En cuanto al momento, esta especie es de aparición más bien tardía, y carece de un pico de emergencia como ocurre con los grandes cerambícidos, de forma que se pueden ver ejemplares entre julio y septiembre. Predominantemente de noche, si bien en algunos casos he visto ejemplares vivos en el crepúsculo, más hembras que machos. En contadas ocasiones me he topado con ejemplares que atravesaban el mismo carril que yo recorría (fotos 3, 4, 10, 23, siempre ha sido el caso de carriles que remontan el valle en su fondo, paralelos al arroyo), pero es más frecuente encontrar a los ejemplares de noche, sobre los árboles viejos. En las fotos 14, 15, 17, 18, 19 y 21, en todos los casos he encontrado restos de la especie en los árboles en primer plano de cada una de las fotos. En la foto 16, los restos estaban en uno de los tocones en segundo plano.

Como ocurre con todas las especies de grandes saproxílicos, se puede detectar la presencia de Lucanus barbarossa mediante el hallazgo de restos de ejemplares (fotos 17 y 18), siempre que rebusquemos en la base de viejos árboles o tocones al final del verano y principios de otoño, antes de que vengan lluvias copiosas. De hecho yo he localizado la especie por este medio en muchas más ocasiones que observando ejemplares vivos. Y es que este animal no sólo es escaso y localizado, sino además difícil de ver. Es una rareza al cuadrado.   

Afortunadamente la especie es polífaga, pudiendo habitar no sólo los Quercus sino también los árboles de ribera u otros. Asimismo se aprecia cierta flexibilidad ecológica (como contrapunto a su exigencia de ambientes húmedos y mesofíticos en entornos mediterráneos) en la posibilidad de llegar a la fase adulta con tamaños bastante variables (foto 25), lo que contribuye a que la especie resista en las prolongadas series de años secos que recurrentemente se suceden en latitudes andaluzas. 

Lucanus barbarossa, en la región mediterránea,  es un endemismo Ibero-magrebí, de forma que se conoce su presencia exclusivamente de la península Ibérica y de las montañas del Magreb desde Marruecos hasta Túnez. En la Península Ibérica está bien distribuido, siendo más escaso en las franjas Norte y Sur, en la primera probablemente porque se vea desplazado por su hermano mayor Lucanus cervus; en la franja sur debido a la mayor aridez ambiental. Por tanto esta especie parece tener su óptimo ecológico en las mesetas de la mitad norte peninsular (donde escasea o falta Lucanus cervus) y en las montañas de la mitad meridional, constituyendo un elemento propio de ambientes de transición entre las regiones mediterránea y eurosiberiana.

En la Provincia de Málaga es escaso y está muy localizado en su mitad central y oriental, con mayor presencia en los montes de la Serranía de Ronda. 

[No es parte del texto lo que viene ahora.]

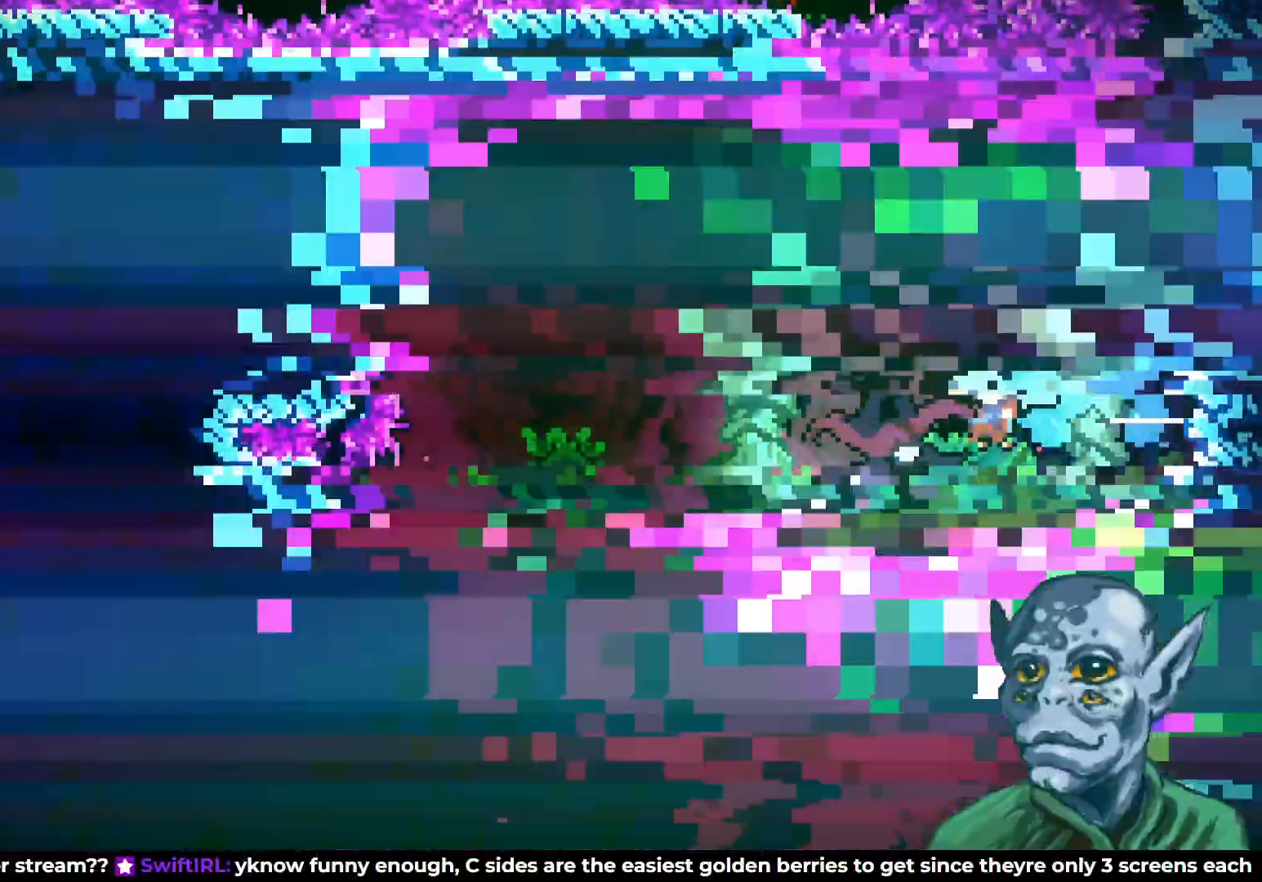
{"buttons": ["DPAD_LEFT"], "left_stick": "center", "right_stick": "center", "events": []}
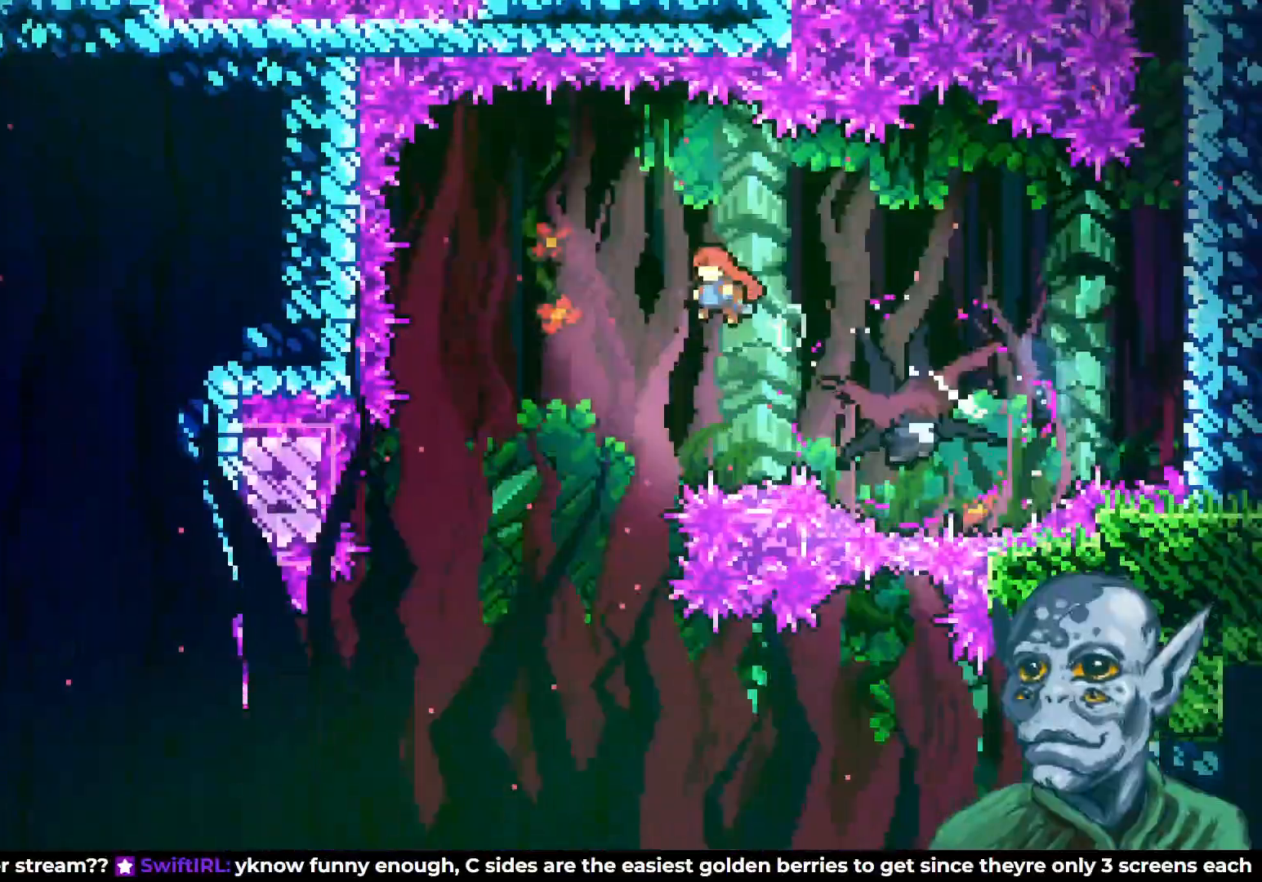
{"buttons": ["DPAD_DOWN", "DPAD_RIGHT"], "left_stick": "center", "right_stick": "center", "events": [[200, "DPAD_LEFT", "up"], [300, "DPAD_DOWN", "down"], [500, "DPAD_RIGHT", "down"]]}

                 Lucanus barbarossa 2 (hembra)
   


                  Lucanus barbarossa 4



      
            Lucanus barbarossa 6



     
            Lucanus barbarossa 8


               
    Lucanus barbarossa 10


     
            Lucanus barbarossa 12



      
           Lucanus barbarossa 14 (hospedador)



       
           Lucanus barbarossa 16 (hospedador)



                   Lucanus barbarossa 18 (hospedador)



                  Lucanus barbarossa 20 (hábitat)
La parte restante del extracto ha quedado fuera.